Stay Out of the F**king Attic

I want to say that the best thing about Stay Out of the F**king Attic is its title, but I feel like I can’t say that. It’s true, but it’s very prejudicial. What you need to understand is just how perfect the title is. With the inclusion of an advertising budget and Samuel L. Jackson, this could have been the Snakes on a Plane of its generation.

Still, to be clear, it was not that, and the movie is as it happens only okay. But good god that title.

An old German man living in an old and run down Victorian house has hired Fresh Start Moving Company to empty out his house, and that by morning. Which is nearly impossible for the three person outfit, all of them recently from prison, and so you see how the company name is a double meaning, right? So he sweetens the deal with loads of cash, plus the instruction to stay out of the basement and the attic, he’ll deal with those.

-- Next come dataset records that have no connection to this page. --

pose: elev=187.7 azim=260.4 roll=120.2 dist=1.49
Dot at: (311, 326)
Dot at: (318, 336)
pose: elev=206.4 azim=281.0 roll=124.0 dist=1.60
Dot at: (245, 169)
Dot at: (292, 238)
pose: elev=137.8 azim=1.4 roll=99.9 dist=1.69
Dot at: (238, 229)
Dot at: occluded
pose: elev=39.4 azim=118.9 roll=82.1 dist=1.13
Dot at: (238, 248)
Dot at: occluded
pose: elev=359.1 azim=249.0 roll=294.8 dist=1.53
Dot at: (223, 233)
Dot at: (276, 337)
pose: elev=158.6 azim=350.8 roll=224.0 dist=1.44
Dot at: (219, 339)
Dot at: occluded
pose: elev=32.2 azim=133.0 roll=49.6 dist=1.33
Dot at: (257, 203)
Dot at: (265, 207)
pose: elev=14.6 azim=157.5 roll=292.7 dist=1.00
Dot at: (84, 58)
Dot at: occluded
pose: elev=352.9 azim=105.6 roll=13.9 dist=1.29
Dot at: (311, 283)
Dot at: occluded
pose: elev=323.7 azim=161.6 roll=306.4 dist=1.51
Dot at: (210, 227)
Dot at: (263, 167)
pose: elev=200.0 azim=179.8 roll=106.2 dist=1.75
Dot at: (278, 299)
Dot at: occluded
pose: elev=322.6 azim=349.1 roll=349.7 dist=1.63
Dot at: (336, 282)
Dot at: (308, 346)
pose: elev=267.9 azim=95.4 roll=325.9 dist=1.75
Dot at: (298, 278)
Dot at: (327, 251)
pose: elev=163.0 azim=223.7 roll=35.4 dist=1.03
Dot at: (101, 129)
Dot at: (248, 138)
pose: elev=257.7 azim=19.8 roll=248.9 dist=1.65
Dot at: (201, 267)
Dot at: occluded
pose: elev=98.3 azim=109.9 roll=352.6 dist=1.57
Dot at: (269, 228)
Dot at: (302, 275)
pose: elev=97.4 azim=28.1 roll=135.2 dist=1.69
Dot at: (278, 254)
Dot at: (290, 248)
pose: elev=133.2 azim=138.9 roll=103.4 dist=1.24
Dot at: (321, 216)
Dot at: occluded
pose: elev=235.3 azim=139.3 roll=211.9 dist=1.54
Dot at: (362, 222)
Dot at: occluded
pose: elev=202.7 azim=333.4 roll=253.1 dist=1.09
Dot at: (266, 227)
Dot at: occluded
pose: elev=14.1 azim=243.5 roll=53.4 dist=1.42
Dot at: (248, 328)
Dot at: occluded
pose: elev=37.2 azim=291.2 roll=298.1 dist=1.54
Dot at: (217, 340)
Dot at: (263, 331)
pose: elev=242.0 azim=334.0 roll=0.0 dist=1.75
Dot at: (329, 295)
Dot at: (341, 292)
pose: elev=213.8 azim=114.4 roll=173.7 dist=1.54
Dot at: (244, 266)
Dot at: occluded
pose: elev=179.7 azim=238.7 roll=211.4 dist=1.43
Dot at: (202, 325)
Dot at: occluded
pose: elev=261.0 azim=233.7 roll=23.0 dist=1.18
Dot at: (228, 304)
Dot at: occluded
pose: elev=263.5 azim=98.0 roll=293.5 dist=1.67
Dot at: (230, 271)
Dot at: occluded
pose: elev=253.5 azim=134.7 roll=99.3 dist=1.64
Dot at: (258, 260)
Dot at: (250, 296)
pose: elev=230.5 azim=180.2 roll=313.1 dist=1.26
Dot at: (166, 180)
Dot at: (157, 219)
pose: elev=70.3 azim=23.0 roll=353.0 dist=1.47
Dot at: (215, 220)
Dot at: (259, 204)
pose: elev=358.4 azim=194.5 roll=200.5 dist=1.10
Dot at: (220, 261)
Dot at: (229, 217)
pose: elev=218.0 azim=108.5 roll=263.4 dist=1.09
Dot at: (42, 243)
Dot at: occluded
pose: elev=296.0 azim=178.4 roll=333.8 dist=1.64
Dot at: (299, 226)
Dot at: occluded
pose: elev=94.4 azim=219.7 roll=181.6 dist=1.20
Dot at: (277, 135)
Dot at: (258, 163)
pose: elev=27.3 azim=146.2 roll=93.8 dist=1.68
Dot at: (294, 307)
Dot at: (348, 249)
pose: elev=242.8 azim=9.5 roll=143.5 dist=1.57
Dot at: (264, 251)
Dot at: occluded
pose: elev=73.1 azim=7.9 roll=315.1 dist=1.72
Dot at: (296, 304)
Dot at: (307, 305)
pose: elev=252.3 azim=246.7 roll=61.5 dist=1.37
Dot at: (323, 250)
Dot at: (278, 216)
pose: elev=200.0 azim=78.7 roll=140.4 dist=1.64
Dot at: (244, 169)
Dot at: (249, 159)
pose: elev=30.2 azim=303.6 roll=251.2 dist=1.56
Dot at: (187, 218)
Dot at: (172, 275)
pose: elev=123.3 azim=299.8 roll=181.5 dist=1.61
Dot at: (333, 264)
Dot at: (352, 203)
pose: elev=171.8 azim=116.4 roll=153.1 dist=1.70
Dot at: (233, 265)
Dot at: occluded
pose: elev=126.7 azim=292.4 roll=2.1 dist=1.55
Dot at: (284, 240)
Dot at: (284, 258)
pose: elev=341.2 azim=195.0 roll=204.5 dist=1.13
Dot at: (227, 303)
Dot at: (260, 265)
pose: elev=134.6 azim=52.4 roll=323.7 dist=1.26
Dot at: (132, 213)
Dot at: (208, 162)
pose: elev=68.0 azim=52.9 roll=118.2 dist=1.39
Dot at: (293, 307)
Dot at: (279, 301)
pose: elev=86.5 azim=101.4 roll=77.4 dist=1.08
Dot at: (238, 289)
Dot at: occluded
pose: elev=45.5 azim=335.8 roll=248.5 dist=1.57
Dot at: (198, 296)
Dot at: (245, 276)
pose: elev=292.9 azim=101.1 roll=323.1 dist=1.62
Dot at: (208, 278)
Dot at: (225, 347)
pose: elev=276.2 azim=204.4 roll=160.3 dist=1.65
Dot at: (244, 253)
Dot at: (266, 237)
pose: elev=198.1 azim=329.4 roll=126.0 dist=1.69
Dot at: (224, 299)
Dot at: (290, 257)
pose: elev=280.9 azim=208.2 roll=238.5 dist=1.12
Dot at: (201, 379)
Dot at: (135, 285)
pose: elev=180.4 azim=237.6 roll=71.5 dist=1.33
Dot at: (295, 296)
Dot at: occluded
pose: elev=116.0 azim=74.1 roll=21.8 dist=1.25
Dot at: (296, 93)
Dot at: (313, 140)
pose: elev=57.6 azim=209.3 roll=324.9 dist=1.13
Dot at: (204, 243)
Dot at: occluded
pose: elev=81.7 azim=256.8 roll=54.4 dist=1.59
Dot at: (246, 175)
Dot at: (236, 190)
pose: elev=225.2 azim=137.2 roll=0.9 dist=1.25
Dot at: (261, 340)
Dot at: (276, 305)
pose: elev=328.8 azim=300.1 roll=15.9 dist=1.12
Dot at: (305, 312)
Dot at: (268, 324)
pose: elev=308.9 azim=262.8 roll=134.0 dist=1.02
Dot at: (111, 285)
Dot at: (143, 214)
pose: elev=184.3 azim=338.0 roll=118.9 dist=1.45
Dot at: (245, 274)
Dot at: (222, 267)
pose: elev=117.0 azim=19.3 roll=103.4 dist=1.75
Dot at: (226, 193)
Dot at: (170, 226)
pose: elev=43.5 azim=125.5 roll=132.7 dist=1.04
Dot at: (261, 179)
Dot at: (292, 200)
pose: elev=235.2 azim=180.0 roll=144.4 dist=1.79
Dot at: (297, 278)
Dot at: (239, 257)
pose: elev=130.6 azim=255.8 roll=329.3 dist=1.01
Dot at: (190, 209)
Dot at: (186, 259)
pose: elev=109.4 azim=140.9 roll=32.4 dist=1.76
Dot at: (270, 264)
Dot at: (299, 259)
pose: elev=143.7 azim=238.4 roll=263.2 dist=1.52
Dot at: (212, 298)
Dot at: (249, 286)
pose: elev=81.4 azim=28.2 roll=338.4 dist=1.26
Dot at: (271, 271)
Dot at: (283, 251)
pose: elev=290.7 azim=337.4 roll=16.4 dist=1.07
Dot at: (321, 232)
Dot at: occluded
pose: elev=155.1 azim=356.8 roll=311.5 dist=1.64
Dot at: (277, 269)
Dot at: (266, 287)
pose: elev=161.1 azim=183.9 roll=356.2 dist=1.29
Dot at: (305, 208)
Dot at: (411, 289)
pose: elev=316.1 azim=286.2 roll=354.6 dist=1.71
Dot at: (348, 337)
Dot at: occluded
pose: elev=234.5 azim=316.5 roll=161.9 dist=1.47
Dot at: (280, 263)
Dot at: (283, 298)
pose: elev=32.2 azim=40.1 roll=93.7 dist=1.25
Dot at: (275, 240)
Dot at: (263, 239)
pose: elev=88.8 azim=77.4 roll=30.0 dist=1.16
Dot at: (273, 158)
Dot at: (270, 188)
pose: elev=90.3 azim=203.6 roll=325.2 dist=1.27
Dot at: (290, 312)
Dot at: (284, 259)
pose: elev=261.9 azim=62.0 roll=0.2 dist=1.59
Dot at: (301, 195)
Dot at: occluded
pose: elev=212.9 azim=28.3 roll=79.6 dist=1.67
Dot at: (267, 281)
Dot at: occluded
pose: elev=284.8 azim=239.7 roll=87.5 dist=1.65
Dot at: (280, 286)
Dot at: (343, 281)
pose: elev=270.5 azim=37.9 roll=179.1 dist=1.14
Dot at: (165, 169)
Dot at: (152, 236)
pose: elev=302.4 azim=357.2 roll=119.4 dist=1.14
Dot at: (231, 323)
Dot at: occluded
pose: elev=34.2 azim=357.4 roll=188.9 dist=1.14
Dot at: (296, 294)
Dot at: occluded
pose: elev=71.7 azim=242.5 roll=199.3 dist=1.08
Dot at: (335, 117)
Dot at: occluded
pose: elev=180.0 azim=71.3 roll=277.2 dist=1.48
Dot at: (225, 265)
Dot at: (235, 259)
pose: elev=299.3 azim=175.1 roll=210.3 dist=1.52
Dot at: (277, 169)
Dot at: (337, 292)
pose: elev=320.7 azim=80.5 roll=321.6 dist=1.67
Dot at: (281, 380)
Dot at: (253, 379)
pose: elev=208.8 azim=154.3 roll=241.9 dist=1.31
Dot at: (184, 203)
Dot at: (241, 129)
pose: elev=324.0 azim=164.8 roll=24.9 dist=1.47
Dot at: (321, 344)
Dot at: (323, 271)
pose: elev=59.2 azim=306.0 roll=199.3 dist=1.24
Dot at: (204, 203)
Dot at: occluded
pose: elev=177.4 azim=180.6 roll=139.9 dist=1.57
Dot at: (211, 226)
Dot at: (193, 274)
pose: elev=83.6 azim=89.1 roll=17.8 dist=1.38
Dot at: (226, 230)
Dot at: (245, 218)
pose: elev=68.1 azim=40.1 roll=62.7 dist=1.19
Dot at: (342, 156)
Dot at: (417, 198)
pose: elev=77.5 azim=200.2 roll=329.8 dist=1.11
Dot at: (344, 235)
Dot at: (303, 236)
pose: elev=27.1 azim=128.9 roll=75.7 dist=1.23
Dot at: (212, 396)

And that right there is the whole movie, minus one or two twists. At 80 minutes, it feels propulsively fast as soon as the obligatory packing and lifting montage is set aside in favor of, you know, the attic. It even maybe has something to say about the possibility or impossibility of redemption. Like I said, it’s not a bad movie. It’s also not a great movie, but if you miss the days when Nazis were the bad guys in movies instead of history recycled before your very eyes, this might be the very last gasp of that genre.